Somerset Homecoming by Dorothy Spruill Redford

Somerset Homecoming by Dorothy Spruill Redford

Author:Dorothy Spruill Redford [Redford, Dorothy Spruill]
Language: eng
Format: epub
ISBN: 9780807848432
Barnesnoble:
Publisher: The University of North Carolina Press
Published: 2000-03-30T00:00:00+00:00


Voices from the Past

They are dead now, all of them. The Collinses, the Pettigrews, and their slaves. Nineteenth-century ghosts. But even now, they are still apart, white and black, as separated in death as they were when they were living.

The whites left snapshots of their lives behind. In letters and ledger books they told me who they were and how they lived. I knew what the Collinses ate, how they dressed, where they slept, how they spoke. They spoke on paper, and their voices can still be heard a century after their bodies were put in the ground. There is little that is magical about lives like that, little to imagine, little room for mystery when the mundane is so specifically preserved.

The black people whose names I held in my hand left nothing. What they wrote, neither they nor their owners kept. And when they spoke, really spoke, it was only to one another. The voices their owners heard were not the voices they shared among themselves. When they died, their real voices went with them. And the echoes that were left became mystery, then more. The mystery became magic. It’s that way with the dead—the less we know about the lives they led, the more we make them myths when they are gone. We fill the void with our own imagining, with our own hopes.

That is what I had done as I worked my way to Somerset. Because of the very fact that all I had were lists of slave names and dates culled from courthouse records and company account books, I wrapped each of those names in an aura of wonder, of richness. Once I arrived at the place where they lived, I realized there was the chance I would be robbing that richness by digging into the reality of their pasts. In a way I was intruding, peeling away their mystery by reaching for the concrete, the three-dimensional. In a way it seemed right to leave my ancestors among the mists of myth, to keep them apart from the Collinses—to allow them in death to be more than the people who owned them in life.

But that would be to deny their own very real lives, to put my dreams above theirs. I was here now, at Somerset. I had the names. I had the place. I had to go on, to piece together their existence—as individuals; as a group.

There were no straightforward, firsthand accounts of slave life at Somerset. Only references among the Collinses’ and Pettigrews’ correspondence. Costs of slaves in old ledger books. Entries of money paid for slave shoes and buttons.

Tiny slivers of reality, mere shavings of the past, disjunctive fragments of time.

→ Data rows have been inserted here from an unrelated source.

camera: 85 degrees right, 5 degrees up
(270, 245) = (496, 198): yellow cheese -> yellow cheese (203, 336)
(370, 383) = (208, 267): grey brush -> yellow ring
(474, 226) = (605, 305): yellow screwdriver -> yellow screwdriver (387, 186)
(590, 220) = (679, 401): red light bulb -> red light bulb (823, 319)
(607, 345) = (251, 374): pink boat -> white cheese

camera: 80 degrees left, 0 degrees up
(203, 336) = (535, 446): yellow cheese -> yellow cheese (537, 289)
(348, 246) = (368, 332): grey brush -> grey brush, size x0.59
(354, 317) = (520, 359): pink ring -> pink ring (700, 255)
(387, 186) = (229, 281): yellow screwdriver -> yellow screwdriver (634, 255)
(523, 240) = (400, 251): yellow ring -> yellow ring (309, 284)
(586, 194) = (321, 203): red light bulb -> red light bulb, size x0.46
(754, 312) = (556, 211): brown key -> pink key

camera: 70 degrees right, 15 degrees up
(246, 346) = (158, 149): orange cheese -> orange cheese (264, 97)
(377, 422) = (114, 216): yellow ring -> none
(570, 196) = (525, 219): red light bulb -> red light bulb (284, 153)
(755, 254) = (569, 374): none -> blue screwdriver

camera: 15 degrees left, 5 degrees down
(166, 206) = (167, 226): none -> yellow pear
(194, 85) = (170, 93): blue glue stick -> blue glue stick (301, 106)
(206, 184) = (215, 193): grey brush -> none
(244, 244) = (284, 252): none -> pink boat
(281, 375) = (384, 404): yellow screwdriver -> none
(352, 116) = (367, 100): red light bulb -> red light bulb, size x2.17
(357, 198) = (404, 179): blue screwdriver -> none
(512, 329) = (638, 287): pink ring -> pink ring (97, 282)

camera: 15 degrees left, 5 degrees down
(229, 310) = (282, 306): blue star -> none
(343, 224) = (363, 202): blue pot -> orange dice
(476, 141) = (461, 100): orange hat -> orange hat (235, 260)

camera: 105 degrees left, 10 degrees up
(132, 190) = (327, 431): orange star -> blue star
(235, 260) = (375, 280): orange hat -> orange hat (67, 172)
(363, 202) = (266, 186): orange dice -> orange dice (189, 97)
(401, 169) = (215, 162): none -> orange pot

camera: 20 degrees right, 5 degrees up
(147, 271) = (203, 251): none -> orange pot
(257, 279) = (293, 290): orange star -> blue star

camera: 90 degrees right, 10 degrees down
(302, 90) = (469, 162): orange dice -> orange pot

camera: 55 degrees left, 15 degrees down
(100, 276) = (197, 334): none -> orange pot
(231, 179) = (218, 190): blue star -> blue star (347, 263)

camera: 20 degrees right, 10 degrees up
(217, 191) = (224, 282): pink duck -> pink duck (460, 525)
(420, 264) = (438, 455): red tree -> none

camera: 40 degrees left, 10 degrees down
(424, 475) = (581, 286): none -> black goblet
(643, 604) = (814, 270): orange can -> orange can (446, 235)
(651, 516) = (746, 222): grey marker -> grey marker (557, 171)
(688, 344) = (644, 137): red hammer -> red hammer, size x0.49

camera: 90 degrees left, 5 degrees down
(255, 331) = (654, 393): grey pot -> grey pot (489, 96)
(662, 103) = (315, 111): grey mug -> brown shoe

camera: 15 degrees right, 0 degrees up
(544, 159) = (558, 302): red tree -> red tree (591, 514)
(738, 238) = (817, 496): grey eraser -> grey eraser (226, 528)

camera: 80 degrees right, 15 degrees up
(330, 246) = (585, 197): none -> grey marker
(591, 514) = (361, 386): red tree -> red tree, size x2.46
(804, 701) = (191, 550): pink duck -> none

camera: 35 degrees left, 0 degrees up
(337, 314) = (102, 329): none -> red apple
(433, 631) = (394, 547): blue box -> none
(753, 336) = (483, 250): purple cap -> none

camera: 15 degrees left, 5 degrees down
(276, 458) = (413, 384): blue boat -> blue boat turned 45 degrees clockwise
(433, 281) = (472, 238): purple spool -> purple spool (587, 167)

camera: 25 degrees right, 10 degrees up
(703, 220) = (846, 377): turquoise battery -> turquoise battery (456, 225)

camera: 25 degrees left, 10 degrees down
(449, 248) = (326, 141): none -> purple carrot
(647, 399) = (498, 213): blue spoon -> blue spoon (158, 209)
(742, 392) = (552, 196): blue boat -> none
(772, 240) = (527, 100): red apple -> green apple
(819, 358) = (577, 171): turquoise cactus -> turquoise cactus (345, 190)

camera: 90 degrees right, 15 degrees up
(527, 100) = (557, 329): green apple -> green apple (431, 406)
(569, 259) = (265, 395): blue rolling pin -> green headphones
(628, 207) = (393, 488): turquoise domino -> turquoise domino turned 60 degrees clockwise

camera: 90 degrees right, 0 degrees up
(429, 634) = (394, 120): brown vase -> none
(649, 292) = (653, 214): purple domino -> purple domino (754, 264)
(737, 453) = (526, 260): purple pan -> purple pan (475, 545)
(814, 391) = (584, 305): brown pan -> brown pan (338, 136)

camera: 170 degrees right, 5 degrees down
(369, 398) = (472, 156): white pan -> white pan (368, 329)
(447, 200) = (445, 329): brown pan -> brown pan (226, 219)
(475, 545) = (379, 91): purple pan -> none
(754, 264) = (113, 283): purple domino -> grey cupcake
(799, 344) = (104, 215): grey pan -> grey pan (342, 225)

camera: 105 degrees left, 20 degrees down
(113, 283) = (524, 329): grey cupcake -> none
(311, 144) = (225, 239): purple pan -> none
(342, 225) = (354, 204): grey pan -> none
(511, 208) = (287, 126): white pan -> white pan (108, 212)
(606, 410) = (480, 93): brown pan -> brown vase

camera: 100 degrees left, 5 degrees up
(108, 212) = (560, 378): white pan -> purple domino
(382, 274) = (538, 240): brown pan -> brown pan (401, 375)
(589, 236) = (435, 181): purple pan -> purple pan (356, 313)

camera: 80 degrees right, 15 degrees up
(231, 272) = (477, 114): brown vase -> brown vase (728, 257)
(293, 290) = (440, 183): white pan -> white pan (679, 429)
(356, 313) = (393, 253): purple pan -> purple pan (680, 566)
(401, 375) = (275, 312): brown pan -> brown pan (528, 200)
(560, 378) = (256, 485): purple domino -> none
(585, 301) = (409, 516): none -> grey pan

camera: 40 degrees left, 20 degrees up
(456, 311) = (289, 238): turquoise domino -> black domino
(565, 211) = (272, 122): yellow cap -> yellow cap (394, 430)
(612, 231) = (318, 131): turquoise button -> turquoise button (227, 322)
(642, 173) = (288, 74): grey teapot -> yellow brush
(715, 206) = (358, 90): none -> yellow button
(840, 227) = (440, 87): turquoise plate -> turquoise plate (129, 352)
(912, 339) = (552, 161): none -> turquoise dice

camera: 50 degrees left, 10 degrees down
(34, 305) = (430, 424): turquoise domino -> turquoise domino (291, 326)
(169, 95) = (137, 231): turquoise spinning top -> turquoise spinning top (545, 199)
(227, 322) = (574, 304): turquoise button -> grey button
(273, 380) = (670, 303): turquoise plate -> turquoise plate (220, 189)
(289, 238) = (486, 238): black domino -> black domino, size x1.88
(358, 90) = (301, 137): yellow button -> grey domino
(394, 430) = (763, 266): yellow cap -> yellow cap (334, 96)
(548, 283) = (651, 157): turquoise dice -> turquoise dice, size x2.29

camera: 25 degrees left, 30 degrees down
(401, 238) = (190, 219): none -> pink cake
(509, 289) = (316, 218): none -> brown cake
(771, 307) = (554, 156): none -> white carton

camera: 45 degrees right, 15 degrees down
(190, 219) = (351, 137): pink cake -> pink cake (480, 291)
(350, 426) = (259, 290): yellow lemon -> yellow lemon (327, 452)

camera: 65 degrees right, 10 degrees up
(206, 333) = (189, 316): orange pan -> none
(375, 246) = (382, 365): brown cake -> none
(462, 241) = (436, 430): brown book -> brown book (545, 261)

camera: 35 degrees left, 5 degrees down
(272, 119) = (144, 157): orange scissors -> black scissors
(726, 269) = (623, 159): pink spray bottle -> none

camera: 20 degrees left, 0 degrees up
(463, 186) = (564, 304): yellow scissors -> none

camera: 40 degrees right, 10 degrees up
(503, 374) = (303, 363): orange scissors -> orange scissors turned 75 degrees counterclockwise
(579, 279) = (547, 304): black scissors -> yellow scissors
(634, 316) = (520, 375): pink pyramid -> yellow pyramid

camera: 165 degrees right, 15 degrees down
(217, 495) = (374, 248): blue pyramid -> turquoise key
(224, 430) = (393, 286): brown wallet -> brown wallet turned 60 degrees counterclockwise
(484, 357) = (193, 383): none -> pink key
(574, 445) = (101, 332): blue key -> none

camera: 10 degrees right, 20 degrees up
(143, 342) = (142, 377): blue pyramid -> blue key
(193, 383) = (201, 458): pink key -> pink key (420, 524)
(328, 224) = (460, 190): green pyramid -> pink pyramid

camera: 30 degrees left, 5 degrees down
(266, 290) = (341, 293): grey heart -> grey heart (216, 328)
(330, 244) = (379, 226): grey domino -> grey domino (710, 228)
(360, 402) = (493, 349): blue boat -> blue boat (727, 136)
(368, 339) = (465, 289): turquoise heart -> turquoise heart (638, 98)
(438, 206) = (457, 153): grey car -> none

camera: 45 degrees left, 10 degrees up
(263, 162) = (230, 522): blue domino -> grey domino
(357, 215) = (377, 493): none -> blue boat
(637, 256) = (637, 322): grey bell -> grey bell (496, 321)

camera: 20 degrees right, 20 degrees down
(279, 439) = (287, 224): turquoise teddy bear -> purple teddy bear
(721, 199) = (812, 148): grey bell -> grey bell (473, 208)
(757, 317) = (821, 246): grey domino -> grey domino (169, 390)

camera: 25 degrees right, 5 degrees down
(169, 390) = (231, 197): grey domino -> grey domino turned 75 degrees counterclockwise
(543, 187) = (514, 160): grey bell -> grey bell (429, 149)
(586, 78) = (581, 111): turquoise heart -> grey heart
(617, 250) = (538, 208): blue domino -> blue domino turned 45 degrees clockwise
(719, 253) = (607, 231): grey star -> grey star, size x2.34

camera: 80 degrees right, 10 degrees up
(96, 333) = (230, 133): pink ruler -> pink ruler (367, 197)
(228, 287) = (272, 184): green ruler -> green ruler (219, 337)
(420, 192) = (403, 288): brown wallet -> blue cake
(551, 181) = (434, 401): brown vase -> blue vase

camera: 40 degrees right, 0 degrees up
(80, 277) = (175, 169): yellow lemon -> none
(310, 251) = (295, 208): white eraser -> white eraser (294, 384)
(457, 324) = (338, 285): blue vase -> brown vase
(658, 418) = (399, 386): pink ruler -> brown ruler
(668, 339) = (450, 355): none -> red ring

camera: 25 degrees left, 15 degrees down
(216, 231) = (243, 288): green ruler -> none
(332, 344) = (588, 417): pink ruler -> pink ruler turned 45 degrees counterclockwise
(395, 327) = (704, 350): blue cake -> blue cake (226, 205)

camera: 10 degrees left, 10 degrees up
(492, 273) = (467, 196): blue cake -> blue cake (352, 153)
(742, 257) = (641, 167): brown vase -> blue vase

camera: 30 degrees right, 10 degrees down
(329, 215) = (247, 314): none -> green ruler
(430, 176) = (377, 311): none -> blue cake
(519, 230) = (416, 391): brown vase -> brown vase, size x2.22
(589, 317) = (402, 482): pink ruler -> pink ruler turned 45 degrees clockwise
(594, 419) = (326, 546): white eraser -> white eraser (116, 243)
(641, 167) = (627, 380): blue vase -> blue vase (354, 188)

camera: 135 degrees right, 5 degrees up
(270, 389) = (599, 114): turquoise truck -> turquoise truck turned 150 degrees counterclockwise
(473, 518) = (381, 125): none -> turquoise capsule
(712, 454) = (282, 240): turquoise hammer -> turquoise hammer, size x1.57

Mention of a persistent runaway in an overseer’s letter. Plantation inventories listing slaves by cabin, telling me who lived with whom, giving me a sense of families, but only a sense. An archaeologist’s reconstruction describing where those cabins stood, how they were built, even their color—white.

I walked into a church where my ancestors had sung both before and after they were told they were free.